INSTRUCTIONS FOR THE TASK -
Somewhere below, one line contains "Gross Profit, 2019-12-10: 200000000" and a later line contains "Revenue, 2019-12-10: 440000000 -> 398690000". Output those two lines and everything between them exactly, and nothing else.

*** Opening of ENTRIES SUPPLIED ***

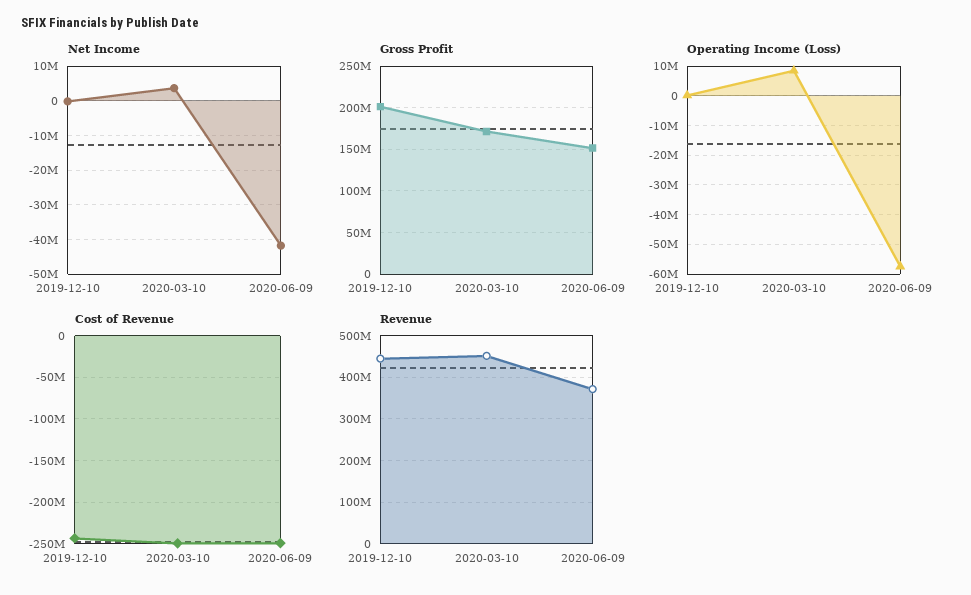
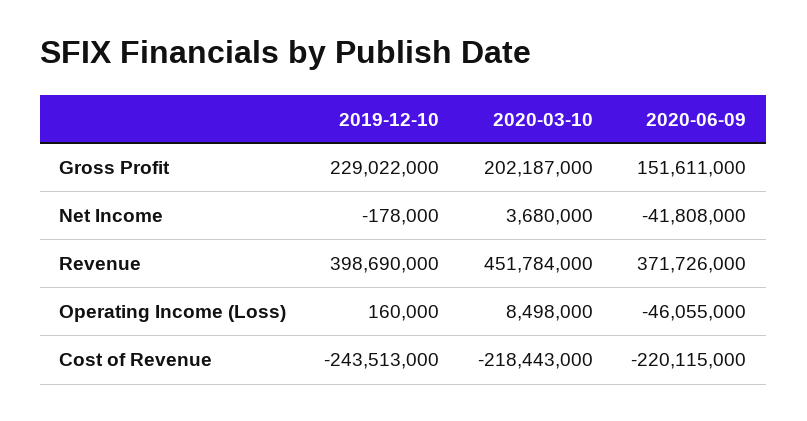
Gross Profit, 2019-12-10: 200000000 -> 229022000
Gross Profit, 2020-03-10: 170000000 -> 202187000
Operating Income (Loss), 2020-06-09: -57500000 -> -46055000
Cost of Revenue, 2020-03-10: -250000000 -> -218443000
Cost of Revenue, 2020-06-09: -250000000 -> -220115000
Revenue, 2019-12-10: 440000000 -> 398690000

*** Close of ENTRIES SUPPLIED ***
*** Opening of ENTRIES SUPPLIED ***

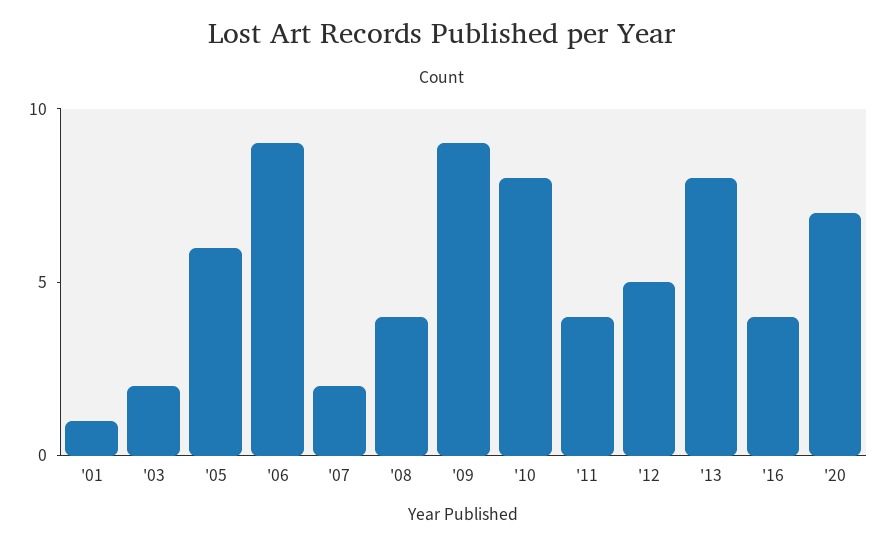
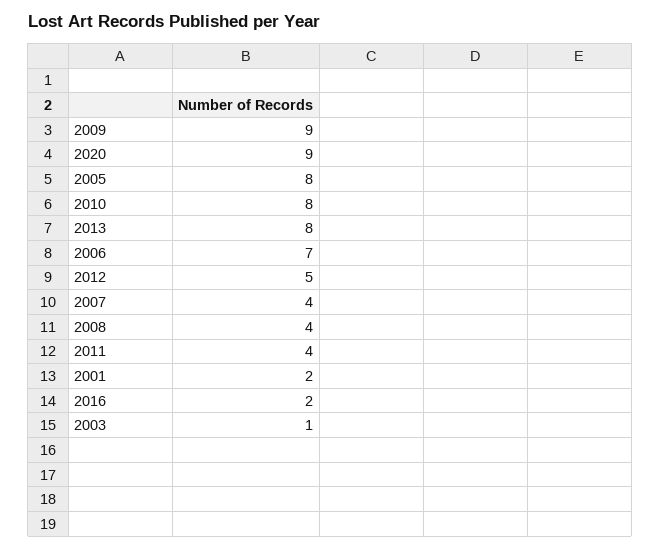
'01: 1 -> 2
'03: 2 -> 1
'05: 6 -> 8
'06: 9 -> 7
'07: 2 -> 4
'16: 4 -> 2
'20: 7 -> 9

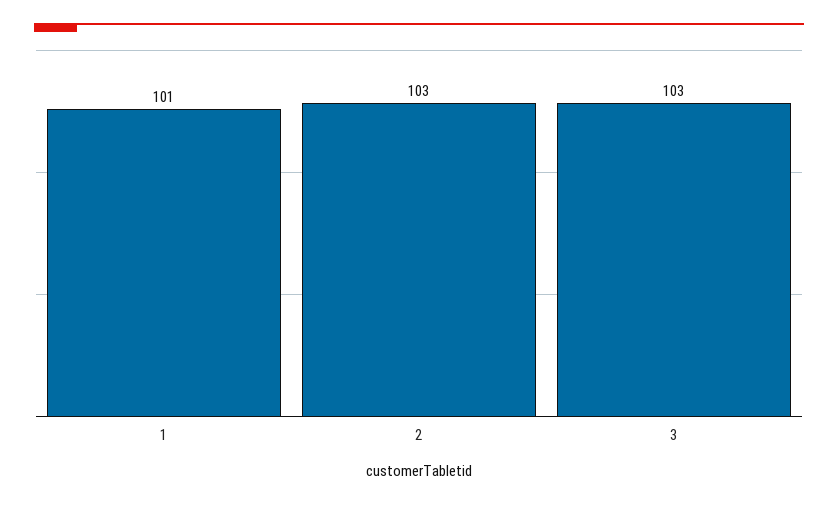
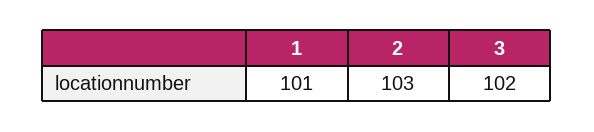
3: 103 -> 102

*** Close of ENTRIES SUPPLIED ***

EXERCISE RESULT -
Gross Profit, 2019-12-10: 200000000 -> 229022000
Gross Profit, 2020-03-10: 170000000 -> 202187000
Operating Income (Loss), 2020-06-09: -57500000 -> -46055000
Cost of Revenue, 2020-03-10: -250000000 -> -218443000
Cost of Revenue, 2020-06-09: -250000000 -> -220115000
Revenue, 2019-12-10: 440000000 -> 398690000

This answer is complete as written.